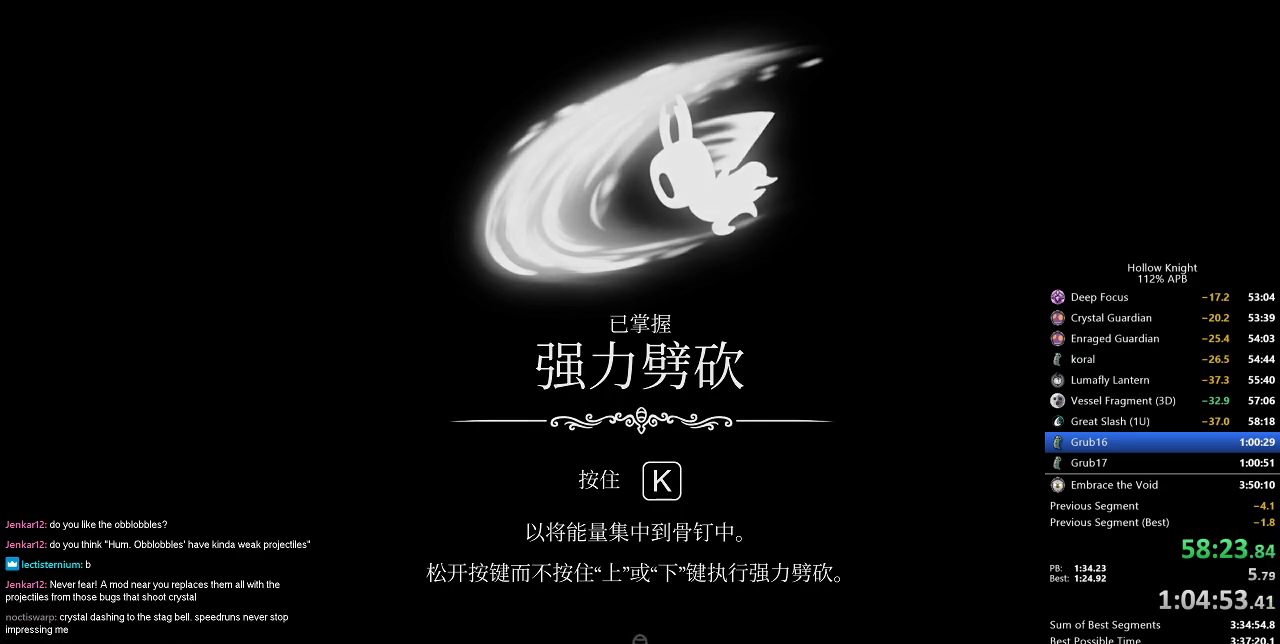
{"keys": [], "events": [[33, "dnail", "up"], [33, "heal", "up"], [33, "jump", "down"], [33, "nail", "up"], [67, "jump", "up"], [117, "dnail", "down"], [117, "heal", "down"], [117, "jump", "down"], [167, "dnail", "up"], [167, "heal", "up"], [167, "jump", "up"], [217, "heal", "down"], [217, "jump", "down"], [317, "heal", "up"], [317, "jump", "up"], [400, "jump", "down"], [450, "dnail", "down"], [450, "heal", "down"], [500, "dnail", "up"], [500, "heal", "up"], [500, "jump", "up"]]}
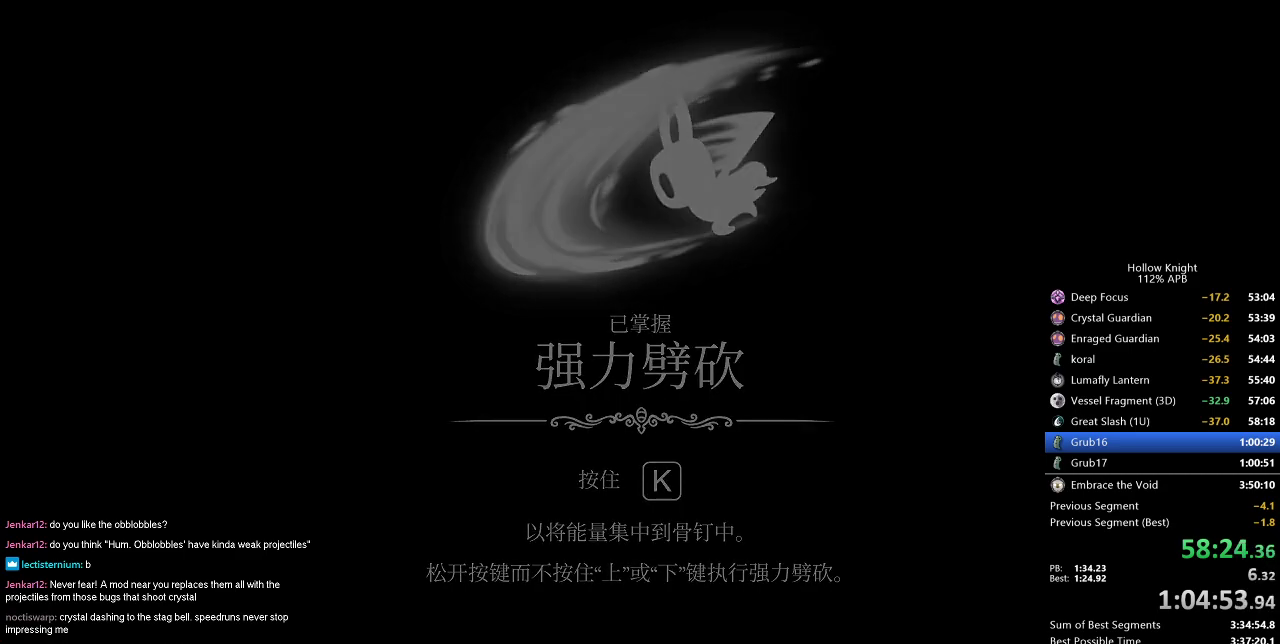
{"keys": ["jump"], "events": [[34, "nail", "down"], [84, "heal", "down"], [84, "jump", "down"], [84, "nail", "up"], [134, "heal", "up"], [134, "jump", "up"], [167, "nail", "down"], [217, "nail", "up"], [267, "dnail", "down"], [267, "heal", "down"], [317, "dnail", "up"], [317, "jump", "down"], [367, "heal", "up"], [367, "jump", "up"], [468, "heal", "down"], [468, "jump", "down"], [501, "heal", "up"]]}
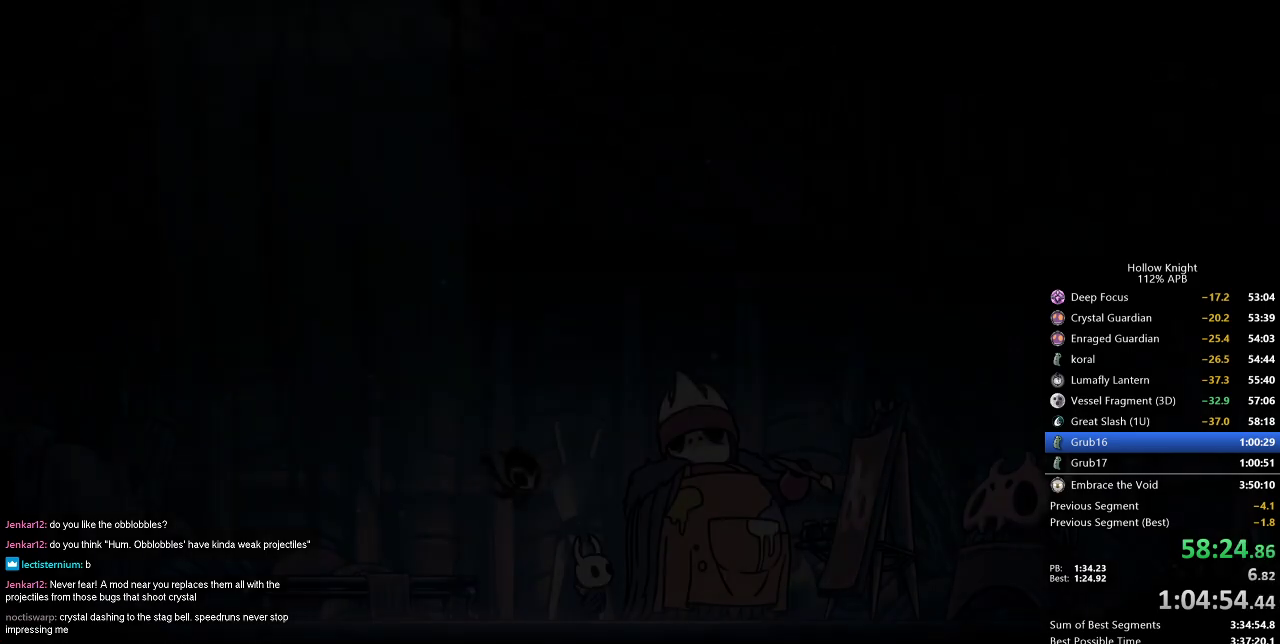
{"keys": [], "events": [[67, "jump", "up"], [67, "nail", "down"], [100, "heal", "down"], [150, "heal", "up"], [150, "jump", "down"], [150, "nail", "up"], [234, "dnail", "down"], [234, "jump", "up"], [284, "dnail", "up"], [350, "jump", "down"], [384, "dnail", "down"], [434, "jump", "up"], [467, "dnail", "up"]]}
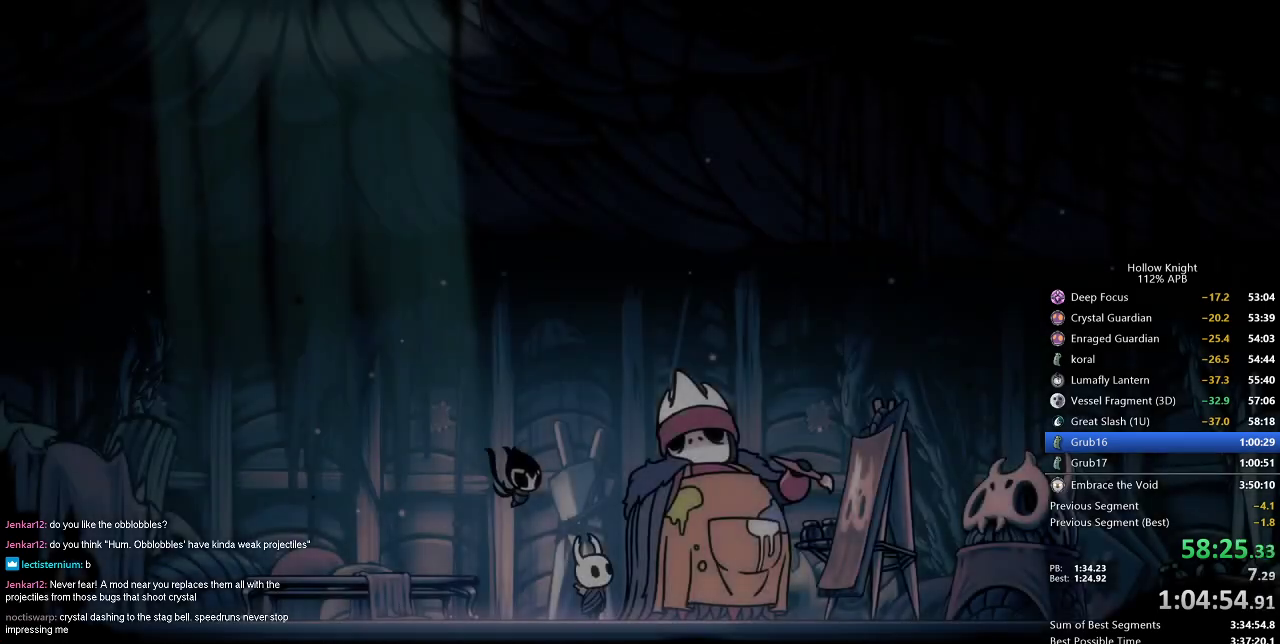
{"keys": ["jump", "nail"], "events": [[83, "dnail", "down"], [83, "jump", "down"], [133, "jump", "up"], [133, "nail", "down"], [183, "dnail", "up"], [233, "jump", "down"], [233, "nail", "up"], [267, "nail", "down"], [367, "jump", "up"], [367, "nail", "up"], [417, "jump", "down"], [417, "nail", "down"]]}
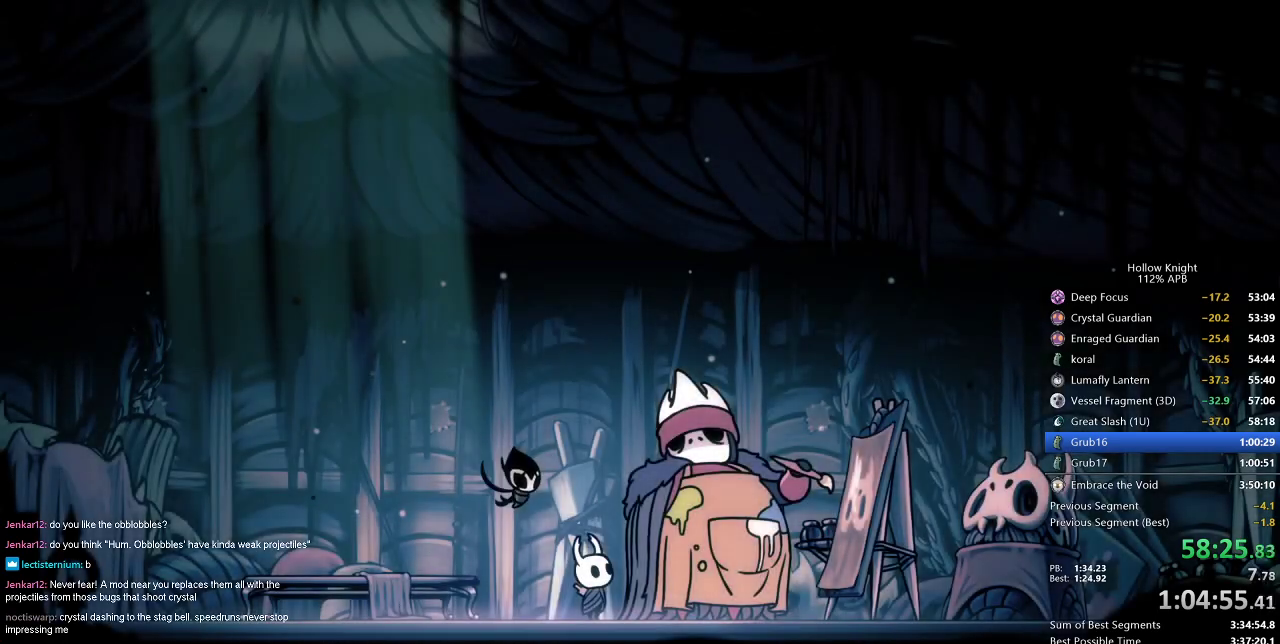
{"keys": [], "events": [[17, "nail", "up"], [50, "dnail", "down"], [50, "nail", "down"], [100, "dnail", "up"], [100, "jump", "up"], [100, "nail", "up"], [150, "jump", "down"], [184, "nail", "down"], [234, "jump", "up"], [234, "nail", "up"], [284, "jump", "down"], [384, "jump", "up"]]}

• The task:
Give back the material above exactly as it appears, minus the pictures.

• Completed task:
{"keys": [], "events": [[33, "dnail", "up"], [33, "heal", "up"], [33, "jump", "down"], [33, "nail", "up"], [67, "jump", "up"], [117, "dnail", "down"], [117, "heal", "down"], [117, "jump", "down"], [167, "dnail", "up"], [167, "heal", "up"], [167, "jump", "up"], [217, "heal", "down"], [217, "jump", "down"], [317, "heal", "up"], [317, "jump", "up"], [400, "jump", "down"], [450, "dnail", "down"], [450, "heal", "down"], [500, "dnail", "up"], [500, "heal", "up"], [500, "jump", "up"]]}
{"keys": ["jump"], "events": [[34, "nail", "down"], [84, "heal", "down"], [84, "jump", "down"], [84, "nail", "up"], [134, "heal", "up"], [134, "jump", "up"], [167, "nail", "down"], [217, "nail", "up"], [267, "dnail", "down"], [267, "heal", "down"], [317, "dnail", "up"], [317, "jump", "down"], [367, "heal", "up"], [367, "jump", "up"], [468, "heal", "down"], [468, "jump", "down"], [501, "heal", "up"]]}
{"keys": [], "events": [[67, "jump", "up"], [67, "nail", "down"], [100, "heal", "down"], [150, "heal", "up"], [150, "jump", "down"], [150, "nail", "up"], [234, "dnail", "down"], [234, "jump", "up"], [284, "dnail", "up"], [350, "jump", "down"], [384, "dnail", "down"], [434, "jump", "up"], [467, "dnail", "up"]]}
{"keys": ["jump", "nail"], "events": [[83, "dnail", "down"], [83, "jump", "down"], [133, "jump", "up"], [133, "nail", "down"], [183, "dnail", "up"], [233, "jump", "down"], [233, "nail", "up"], [267, "nail", "down"], [367, "jump", "up"], [367, "nail", "up"], [417, "jump", "down"], [417, "nail", "down"]]}
{"keys": [], "events": [[17, "nail", "up"], [50, "dnail", "down"], [50, "nail", "down"], [100, "dnail", "up"], [100, "jump", "up"], [100, "nail", "up"], [150, "jump", "down"], [184, "nail", "down"], [234, "jump", "up"], [234, "nail", "up"], [284, "jump", "down"], [384, "jump", "up"]]}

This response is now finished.